___ Texto de estudio

La variedad de maltosidad firme y acaramelada, con aroma mentolado y toques frutales, está disponible durante abril (o hasta agotar stock) en latas y barriles de los 54 refugios de la compañía, incluyendo a la “microcervecería” de Circuito Chico. La gráfica de la lata es poderosa: el suelo pedregoso y sembrado de pingüinos, la silueta inconfundible de las islas Soledad y Gran Malvina, el cielo claro albiceleste. Las ganancias irán a los centros de veteranos.
Patagonia contrató a Felipe Pigna para realzar el contexto socio-cultural. “Geológica, geográfica e históricamente, las Malvinas son argentinas y son una parte integrante e inseparable de la Patagonia”, recuerda el escritor, que estuvo en las islas en 2006. “Desde el aire, llegando, se observa aquel mapa escolar que tanto vimos. Encontrar a la hermanita perdida. Tierra lastimada”, escribió sobre aquel viaje a un terruño plagado de Land Rovers, calles llamadas Thatcher y bromas sobre hacerle un monumento a Galtieri.
“La palabra malvinizar existe porque se hizo un proceso de desmalvinización, de olvidarnos de Malvinas, así que lo que hicieron los excombatientes y la gente a la que nos importa la memoria es volver a hablar de ellas”, retoma en su participación para la marca. “No creo en la memoria popular innata; hay que mantenerla viva todo el tiempo. Si no, hay riesgo de olvido”.

______

*Actividades*:
1. Cambie el pasaje del texto sobre la cerveza de Malvinas que va desde "Patagonia contrató a" hasta "monumento a Galtieri.", reemplazando "escritor" por "historiador".
2. Según el texto sobre la cerveza de Malvinas, ¿en qué año estuvo Felipe Pigna en las islas?
3. Retome el texto sobre la cerveza dedicada a Malvinas a partir de su última oración y continúelo.
Las filas no son necesarias para resolver las actividades.

___ Sección de datos

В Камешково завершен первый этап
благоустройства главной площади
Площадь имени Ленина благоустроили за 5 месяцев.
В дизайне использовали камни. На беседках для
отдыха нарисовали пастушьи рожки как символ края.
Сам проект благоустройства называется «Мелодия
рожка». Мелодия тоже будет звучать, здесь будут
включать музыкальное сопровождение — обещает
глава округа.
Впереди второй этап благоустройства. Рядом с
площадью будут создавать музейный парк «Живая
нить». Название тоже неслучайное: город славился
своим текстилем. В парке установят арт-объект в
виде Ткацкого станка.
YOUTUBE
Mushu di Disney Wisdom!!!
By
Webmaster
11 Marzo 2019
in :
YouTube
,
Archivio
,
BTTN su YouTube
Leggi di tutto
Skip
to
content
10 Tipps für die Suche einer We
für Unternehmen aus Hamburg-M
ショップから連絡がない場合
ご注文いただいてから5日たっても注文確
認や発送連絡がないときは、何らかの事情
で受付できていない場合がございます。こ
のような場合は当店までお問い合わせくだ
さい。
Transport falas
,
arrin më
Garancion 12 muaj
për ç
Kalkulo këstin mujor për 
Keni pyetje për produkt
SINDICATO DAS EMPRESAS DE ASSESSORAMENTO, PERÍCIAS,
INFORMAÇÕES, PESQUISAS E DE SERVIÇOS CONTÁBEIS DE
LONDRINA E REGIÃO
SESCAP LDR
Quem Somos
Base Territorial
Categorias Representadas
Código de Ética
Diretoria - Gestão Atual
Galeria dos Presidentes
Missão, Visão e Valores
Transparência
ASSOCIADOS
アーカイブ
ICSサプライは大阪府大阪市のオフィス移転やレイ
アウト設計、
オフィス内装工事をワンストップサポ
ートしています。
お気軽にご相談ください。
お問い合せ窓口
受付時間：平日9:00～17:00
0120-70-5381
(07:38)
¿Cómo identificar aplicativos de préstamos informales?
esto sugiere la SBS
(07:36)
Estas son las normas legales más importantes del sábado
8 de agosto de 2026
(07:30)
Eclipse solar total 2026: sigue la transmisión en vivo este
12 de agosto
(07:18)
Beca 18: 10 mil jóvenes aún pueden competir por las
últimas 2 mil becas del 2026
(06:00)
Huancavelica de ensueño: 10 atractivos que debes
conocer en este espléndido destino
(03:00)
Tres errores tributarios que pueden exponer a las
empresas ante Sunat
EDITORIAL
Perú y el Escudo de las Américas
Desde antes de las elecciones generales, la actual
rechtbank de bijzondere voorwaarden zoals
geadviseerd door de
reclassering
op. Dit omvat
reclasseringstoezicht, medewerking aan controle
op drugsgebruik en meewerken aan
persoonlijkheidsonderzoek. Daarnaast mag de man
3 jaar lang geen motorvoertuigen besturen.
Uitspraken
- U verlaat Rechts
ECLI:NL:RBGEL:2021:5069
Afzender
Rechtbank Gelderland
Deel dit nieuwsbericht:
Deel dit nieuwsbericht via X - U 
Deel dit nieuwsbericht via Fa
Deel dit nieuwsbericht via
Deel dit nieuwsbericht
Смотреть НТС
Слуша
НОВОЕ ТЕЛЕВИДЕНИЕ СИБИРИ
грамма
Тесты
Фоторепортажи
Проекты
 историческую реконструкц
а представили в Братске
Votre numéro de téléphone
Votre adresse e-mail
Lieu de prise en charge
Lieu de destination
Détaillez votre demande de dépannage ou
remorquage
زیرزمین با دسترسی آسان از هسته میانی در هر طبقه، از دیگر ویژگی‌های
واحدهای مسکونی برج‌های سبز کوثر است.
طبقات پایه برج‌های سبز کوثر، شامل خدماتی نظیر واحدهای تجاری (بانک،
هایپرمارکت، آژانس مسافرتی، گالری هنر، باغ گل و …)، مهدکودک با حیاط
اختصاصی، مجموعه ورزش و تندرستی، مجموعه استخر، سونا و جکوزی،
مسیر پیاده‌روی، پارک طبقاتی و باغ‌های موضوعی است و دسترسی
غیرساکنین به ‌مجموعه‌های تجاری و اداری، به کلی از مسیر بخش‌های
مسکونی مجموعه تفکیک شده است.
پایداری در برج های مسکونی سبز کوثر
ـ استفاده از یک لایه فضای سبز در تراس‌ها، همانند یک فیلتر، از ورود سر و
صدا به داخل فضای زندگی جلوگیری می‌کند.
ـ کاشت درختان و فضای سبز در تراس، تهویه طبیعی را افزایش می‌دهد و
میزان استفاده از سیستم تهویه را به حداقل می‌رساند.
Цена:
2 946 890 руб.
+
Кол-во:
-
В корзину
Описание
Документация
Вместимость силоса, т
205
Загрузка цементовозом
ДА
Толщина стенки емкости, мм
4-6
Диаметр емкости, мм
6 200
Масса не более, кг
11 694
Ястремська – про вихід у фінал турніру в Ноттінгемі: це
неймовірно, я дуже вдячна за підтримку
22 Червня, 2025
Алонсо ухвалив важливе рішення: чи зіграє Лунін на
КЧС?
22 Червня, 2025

______

*Respuestas en orden*:
1.
Patagonia contrató a Felipe Pigna para realzar el contexto socio-cultural. “Geológica, geográfica e históricamente, las Malvinas son argentinas y son una parte integrante e inseparable de la Patagonia”, recuerda el historiador, que estuvo en las islas en 2006. “Desde el aire, llegando, se observa aquel mapa escolar que tanto vimos. Encontrar a la hermanita perdida. Tierra lastimada”, escribió sobre aquel viaje a un terruño plagado de Land Rovers, calles llamadas Thatcher y bromas sobre hacerle un monumento a Galtieri.

2. En 2006.

3.
Esa senda “nos llevó a compartir un momento muy lindo con las y los veteranos, que nos ayudó a entender, a aprender y a crecer más que como publicitarios, como seres humanos”, asegura Diego Gueler Montero, CCO de la agencia in-house de Anheuser-Busch, dueña de Quilmes, a su vez dueña de Patagonia. Con la voz en off de los protagonistas e ilustraciones en plan de storyboard, la campaña rescata las historias de tres excombatientes. Son relatos concisos, precisos y sentidos, que echan rayos de luz sobre cuatro décadas de mitos, verdades y mentiras.
Silvia Barrera era instrumentadora del Hospital Militar Central cuando le preguntaron si quería ir a las islas. No le costó nada: se sumó al grupo de voluntarias sin dudarlo. Pero la guerra era la guerra. Cuando el hospital de Puerto Argentino empezó a colapsar, los soldados argentinos heridos llegaban directamente desde el campo de batalla hasta el buque Almirante Irízar. “La noche en que más se movió, el cirujano y yo tuvimos que atarnos a la camilla con vendas de tela”, recuerda conmocionada. La operación terminó a la mañana siguiente, cuando todo volvió a empezar.
Raúl Villafañe evoca una noche sin bombardeos; la certeza de seguir un rato más en esta tierra dio paso al segundo impulso vital. “Hay que comer algo”, se dijo en la trinchera. “Uno fue a buscar en la turba, otro a conseguir carne y el otro prendió el fuego. Disfrutamos la comida, disfrutamos la charla, disfrutamos un cigarrillo -describe con nostalgia-. Cuando nos juntábamos, tratábamos de cuidar al compañero. Primero estaba él, después comía yo”.
El cierre es el cierre de la guerra. El mismo que -según el relato más extendido- los jerarcas quisieron ocultar, ocultando a los héroes vencidos por temor a la reprobación popular. Luis Quinteros lo cuenta así: “En el regreso al continente necesitábamos tener contacto con la gente, saber qué pensaba en ese momento de nosotros, más allá de que veníamos de perder una batalla”. La historia es conmovedora: el 19 de junio de 1982, el buque británico Canberra volvió al muelle de Puerto Madryn con 4.100 soldados. Los anfitriones rompieron el cerco militar y ofrecieron un poco más que su corazón. Aquella jornada pasaría a la historia como “el día en que Puerto Madryn se quedó sin pan”, que es exactamente lo que sucedió. “Retrata la actitud del pueblo”, celebra Luis. “La gente vació las panaderías para ofrecernos un gesto de amor”. Pasaron 41 años para que les ofrecieran una cerveza.